◆ **DIRECTIVE A**
Please print everything from "3C1 × 7C3 →" down to "conditions of repetition." in the counting problem below, word for word, with both ends included.

Question

The number of ways five alphabets can be chosen from the alphabets of the word MATHEMATICS, where the chosen alphabets are not necessarily distinct, is equal to :

• A. 175
• B. 181
• C. 177
• D. 179

Answer 1

The Correct Option is D

AA, MM, TT, H, I, C, S, E

(1) All distinct

8C5 → 56

(2) 2 same, 3 different

3C1 × 7C3 → 105

(3) 2 same 1^st kind, 2 same 2^nd kind, 1 different

3C2 × 6C1 → 18

Total → 179

Answer 2

Consider the distinct letters in the word MATHEMATICS: \( M (2), A (2), T (2), H (1), E (1), I (1), C (1), S (1) \). We aim to select 5 letters under different conditions of repetition.

Case 1: All five chosen letters are distinct. We choose 5 distinct letters from 8 available distinct letters:

\[\binom{8}{5} = 56 \text{ ways.}\]

Case 2: Two letters are the same, and three other letters are distinct. We first choose 1 letter to repeat from the letters M, A, or T (3 choices). Then, we choose 3 more distinct letters from the remaining 7: 

\[\binom{3}{1} \times \binom{7}{3} = 3 \times 35 = 105 \text{ ways.}\]

Case 3: Two letters of one kind are repeated, and two letters of another kind are repeated, with one additional distinct letter. We first select 2 letters to repeat from M, A, or T (choose 2 out of 3). Then, we select 1 distinct letter from the remaining 6: 

\[\binom{3}{2} \times \binom{6}{1} = 3 \times 6 = 18 \text{ ways.}\]

Summing all the cases gives: \[56 + 105 + 18 = 179 \text{ ways.}\]

Therefore: \[179.\]

◆ **ENTRIES SUPPLIED**
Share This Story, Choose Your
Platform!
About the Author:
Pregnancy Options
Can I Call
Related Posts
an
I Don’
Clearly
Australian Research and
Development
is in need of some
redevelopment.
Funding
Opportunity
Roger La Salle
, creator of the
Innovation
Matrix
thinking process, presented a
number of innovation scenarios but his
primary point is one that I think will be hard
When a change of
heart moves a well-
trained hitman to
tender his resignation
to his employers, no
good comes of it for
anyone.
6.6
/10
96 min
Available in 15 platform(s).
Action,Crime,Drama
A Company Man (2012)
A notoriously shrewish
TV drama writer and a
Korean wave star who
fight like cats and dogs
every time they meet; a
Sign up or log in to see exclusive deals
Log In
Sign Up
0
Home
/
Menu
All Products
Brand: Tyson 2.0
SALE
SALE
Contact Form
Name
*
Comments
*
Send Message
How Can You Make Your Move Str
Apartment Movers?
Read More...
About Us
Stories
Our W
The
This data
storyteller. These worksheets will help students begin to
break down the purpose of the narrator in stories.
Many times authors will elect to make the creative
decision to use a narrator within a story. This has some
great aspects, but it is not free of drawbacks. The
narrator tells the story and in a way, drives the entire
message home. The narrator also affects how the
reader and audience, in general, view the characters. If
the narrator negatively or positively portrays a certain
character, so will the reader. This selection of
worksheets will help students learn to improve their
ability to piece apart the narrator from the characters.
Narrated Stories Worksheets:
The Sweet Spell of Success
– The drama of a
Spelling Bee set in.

◆ **DIRECTIVE B**
Output everything in the rows from their very first line down to the line containing "When a change of", including that line, reproducing each one verbatim.

◆ **TASK RESPONSE A**
3C1 × 7C3 → 105

(3) 2 same 1^st kind, 2 same 2^nd kind, 1 different

3C2 × 6C1 → 18

Total → 179

Answer 2

Consider the distinct letters in the word MATHEMATICS: \( M (2), A (2), T (2), H (1), E (1), I (1), C (1), S (1) \). We aim to select 5 letters under different conditions of repetition.

◆ **TASK RESPONSE B**
Share This Story, Choose Your
Platform!
About the Author:
Pregnancy Options
Can I Call
Related Posts
an
I Don’
Clearly
Australian Research and
Development
is in need of some
redevelopment.
Funding
Opportunity
Roger La Salle
, creator of the
Innovation
Matrix
thinking process, presented a
number of innovation scenarios but his
primary point is one that I think will be hard
When a change of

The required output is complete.